=== Document excerpt ===
Writer/director Micha Wald and his crew have realized the period with a stunning level of vivid detail. Attention has been paid to even the smallest aspects of these characters lives - how they would dress, where they would live, how they would heal their wounds, what they would drink, when they would be covered and shit and when they'd clean themselves up, etc. (In one scene, Roman locks Elias in a cabin, and you actually get a reasonable understanding of the design on the intricate wood and rope "lock" he uses on the door!)
Unfortunately, the characters and their stories have not apparently been given this level of attention. I didn't like Wald's technique of telling Jakub and Vladimir's story and then jumping back in time to follow Roman and Elias - cutting back and forth between them would have likely given the film a quicker pace and set up more dramatic tension between these two sets of brothers. As well, Wald has obviously made the two pairs mirror images of one another - both Roman and Jakub are the strong-willed tough guys, while their younger brothers are kindly weaklings who require constant supervision - and this gives the film a really repetitive sameness throughout. (The characters really are essentially interchangeable. Many of the more senior audience members actually seemed to confuse them with one another).
In fact, everyone in the universe of The Horse Thieves could be described as either a brute or a gentle soul. I wanted to get as much insight into the people populating Wald's film as I did into the engineering and interior design practices of the time, but alas, it was not to be.
=== Supplied information ===
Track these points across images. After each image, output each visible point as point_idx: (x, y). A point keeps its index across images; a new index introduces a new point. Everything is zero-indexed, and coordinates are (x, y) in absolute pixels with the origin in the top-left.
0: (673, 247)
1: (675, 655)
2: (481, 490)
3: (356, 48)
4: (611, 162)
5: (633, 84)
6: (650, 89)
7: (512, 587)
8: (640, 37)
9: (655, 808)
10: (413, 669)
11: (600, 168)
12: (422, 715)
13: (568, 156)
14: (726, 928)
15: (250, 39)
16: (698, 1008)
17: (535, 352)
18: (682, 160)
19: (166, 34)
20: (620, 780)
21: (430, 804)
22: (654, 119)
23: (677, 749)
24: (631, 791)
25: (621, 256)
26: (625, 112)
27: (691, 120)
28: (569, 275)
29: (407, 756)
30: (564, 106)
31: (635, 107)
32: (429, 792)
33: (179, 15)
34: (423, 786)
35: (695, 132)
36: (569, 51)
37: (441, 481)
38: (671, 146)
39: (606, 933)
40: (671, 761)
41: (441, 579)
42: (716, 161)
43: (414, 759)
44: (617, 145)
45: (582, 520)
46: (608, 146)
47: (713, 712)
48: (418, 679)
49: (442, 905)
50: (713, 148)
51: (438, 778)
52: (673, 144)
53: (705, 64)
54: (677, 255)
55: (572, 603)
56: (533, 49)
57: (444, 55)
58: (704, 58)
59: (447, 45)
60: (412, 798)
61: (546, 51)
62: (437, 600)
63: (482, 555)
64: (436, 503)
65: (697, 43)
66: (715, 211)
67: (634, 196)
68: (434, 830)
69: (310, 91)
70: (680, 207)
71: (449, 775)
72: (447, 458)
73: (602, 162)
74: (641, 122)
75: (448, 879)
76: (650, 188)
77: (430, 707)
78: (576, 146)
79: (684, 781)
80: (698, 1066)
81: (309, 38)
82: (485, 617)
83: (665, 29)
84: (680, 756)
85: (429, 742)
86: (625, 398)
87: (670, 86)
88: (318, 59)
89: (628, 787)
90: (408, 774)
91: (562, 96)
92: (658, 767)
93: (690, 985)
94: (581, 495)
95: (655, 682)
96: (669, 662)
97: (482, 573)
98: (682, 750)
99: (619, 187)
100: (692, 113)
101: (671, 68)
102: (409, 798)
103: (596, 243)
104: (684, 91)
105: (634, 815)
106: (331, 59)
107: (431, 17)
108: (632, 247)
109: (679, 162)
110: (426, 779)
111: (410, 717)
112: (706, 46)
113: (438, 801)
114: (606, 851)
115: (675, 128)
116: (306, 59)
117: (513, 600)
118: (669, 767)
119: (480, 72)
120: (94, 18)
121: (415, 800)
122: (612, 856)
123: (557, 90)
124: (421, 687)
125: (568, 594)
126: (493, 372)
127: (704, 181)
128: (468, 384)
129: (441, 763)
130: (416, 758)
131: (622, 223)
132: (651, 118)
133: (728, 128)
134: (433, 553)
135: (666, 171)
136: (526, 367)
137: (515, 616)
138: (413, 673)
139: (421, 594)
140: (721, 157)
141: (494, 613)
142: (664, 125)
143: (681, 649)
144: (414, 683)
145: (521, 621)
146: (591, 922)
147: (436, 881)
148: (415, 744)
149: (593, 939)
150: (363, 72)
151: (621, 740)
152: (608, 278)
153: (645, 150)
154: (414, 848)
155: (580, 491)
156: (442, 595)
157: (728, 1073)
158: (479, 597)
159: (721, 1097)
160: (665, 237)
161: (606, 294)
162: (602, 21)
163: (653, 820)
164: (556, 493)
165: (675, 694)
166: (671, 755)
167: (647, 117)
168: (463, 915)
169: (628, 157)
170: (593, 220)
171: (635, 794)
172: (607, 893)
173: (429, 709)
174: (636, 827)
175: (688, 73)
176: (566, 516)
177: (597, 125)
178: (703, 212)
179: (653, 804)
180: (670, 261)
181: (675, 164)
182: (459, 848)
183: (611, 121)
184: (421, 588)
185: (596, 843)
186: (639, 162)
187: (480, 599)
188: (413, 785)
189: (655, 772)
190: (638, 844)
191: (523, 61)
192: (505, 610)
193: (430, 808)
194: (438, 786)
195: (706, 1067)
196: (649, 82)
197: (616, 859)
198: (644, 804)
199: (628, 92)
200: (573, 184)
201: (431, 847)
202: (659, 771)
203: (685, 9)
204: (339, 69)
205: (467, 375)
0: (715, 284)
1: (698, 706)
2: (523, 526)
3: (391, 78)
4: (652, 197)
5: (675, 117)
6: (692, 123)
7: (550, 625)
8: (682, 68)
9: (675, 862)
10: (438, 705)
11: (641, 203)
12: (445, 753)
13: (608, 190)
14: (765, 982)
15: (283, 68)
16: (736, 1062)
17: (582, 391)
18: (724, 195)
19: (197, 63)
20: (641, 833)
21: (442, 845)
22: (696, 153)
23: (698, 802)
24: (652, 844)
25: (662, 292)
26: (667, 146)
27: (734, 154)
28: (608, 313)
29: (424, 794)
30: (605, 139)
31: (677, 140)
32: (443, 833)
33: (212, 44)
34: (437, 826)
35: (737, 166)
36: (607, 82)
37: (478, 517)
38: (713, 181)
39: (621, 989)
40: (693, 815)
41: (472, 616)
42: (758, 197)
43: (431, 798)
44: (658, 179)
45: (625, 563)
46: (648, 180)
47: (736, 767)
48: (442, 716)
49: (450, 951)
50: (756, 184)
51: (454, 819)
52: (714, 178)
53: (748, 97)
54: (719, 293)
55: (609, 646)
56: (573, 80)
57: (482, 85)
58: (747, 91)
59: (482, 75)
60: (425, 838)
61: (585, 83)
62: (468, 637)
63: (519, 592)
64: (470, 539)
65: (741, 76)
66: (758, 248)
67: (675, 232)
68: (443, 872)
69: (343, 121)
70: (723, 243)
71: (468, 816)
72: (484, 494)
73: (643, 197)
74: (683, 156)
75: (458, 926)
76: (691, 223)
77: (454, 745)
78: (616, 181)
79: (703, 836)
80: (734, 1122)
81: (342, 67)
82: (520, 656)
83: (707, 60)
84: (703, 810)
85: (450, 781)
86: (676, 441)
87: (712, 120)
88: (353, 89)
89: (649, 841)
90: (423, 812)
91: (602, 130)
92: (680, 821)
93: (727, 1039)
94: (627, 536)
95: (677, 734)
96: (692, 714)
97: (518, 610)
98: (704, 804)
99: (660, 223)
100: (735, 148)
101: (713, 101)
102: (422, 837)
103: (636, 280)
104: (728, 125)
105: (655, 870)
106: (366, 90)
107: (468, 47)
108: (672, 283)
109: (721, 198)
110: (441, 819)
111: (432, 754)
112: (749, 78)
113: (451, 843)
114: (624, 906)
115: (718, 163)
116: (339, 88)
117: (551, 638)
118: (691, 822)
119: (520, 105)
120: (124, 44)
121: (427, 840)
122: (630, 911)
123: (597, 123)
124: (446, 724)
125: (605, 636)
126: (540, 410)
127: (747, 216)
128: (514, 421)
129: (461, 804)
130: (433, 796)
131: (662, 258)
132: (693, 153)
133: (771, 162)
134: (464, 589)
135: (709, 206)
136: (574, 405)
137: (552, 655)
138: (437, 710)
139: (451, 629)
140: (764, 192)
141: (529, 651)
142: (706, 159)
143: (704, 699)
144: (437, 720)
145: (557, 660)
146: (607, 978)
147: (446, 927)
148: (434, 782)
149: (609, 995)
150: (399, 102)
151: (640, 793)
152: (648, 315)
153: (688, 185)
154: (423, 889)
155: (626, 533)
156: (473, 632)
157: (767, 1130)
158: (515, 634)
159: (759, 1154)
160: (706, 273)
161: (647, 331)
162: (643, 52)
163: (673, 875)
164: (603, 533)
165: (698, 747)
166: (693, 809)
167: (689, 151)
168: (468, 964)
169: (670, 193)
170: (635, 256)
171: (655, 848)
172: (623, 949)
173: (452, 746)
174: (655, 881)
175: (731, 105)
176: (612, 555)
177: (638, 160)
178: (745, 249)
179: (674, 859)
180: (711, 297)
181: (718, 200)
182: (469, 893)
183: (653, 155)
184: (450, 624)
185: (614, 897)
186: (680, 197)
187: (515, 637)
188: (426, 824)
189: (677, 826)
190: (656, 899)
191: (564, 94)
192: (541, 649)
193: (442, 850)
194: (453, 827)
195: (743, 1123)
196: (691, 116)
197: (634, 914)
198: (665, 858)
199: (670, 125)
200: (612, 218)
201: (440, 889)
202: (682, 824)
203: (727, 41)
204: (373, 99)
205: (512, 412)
===
**Assigned task 1**
Who wrote and directed The Horse Thieves, according to the review?
**Assigned task 2**
Pick up the review of The Horse Thieves after its final sentence and keep writing.
The listing has nothing to do with what comes next.

**Response box 1**
Micha Wald

**Response box 2**
Mongol
Sergei Bodrov's Mongol follows the early life of Genghis Khan, from his boyhood to his first major military triumph. Though the film strikes me as essentially accurate history, relating true events in the life of the man then known as Temudjin, it has the feeling of an epic myth, almost like Mongolian Braveheart. Genghis Khan, a legendary figure, is treated as such by the movie - a real man, but also larger than life, someone who was understood as significant and mythic in his own time.
The glossy, sweeping cinematography by Rogier Stoffers and Sergei Trofimov is reminiscent in ways of Lord of the Rings; the heroes navigate harsh but beautiful and ever-changing landscapes en route to one another or to their enemies, and we get a genuine sense for the setting of Upper Mongolia in the late 12th and early 13th centures almost immediately.
The very contemporary editing style of Valdís Óskarsdóttir and Zach Staenberg give the movie the feel of a modern, buzzy action movie. Battle scenes, infused with a generous amount of grit and blood spray, whip by, not giving the audience a clear idea about Temudjin's specific strategies so much as expressing the feeling of being a Mongol riding into war.
Mongol sees Khan's legacy as bringing law and order to Mongolia, and the theme of obeying or ignoring ancient customs runs underneath most of the central action. As the film opens, 9-year-old Temudjin is brought to a village to select a wife. His father is meant to bring him to a rival clan to select a bride, thus ending a decades-long rivalry, but the headstrong boy instead chooses the precocious Borte from a friendly clan nearby. This one fateful decision, a choice based on personal preference and not the strict guidelines for Mongol behavior, sets all the hardships of the remainder of the film in motion.
After growing up in exile, the older Temudjin (now played by Japanese star Tadanobu Asano) returns to find Borte and, along with old friend Jamukha (Honglei Sun), to fight the villains who forced him to leave his family years ago. This leads to even more struggles for power and violence that will eventually lead the young warrior to realize that his people will find peace only if they are united under a code of laws. (One that he alone can provide).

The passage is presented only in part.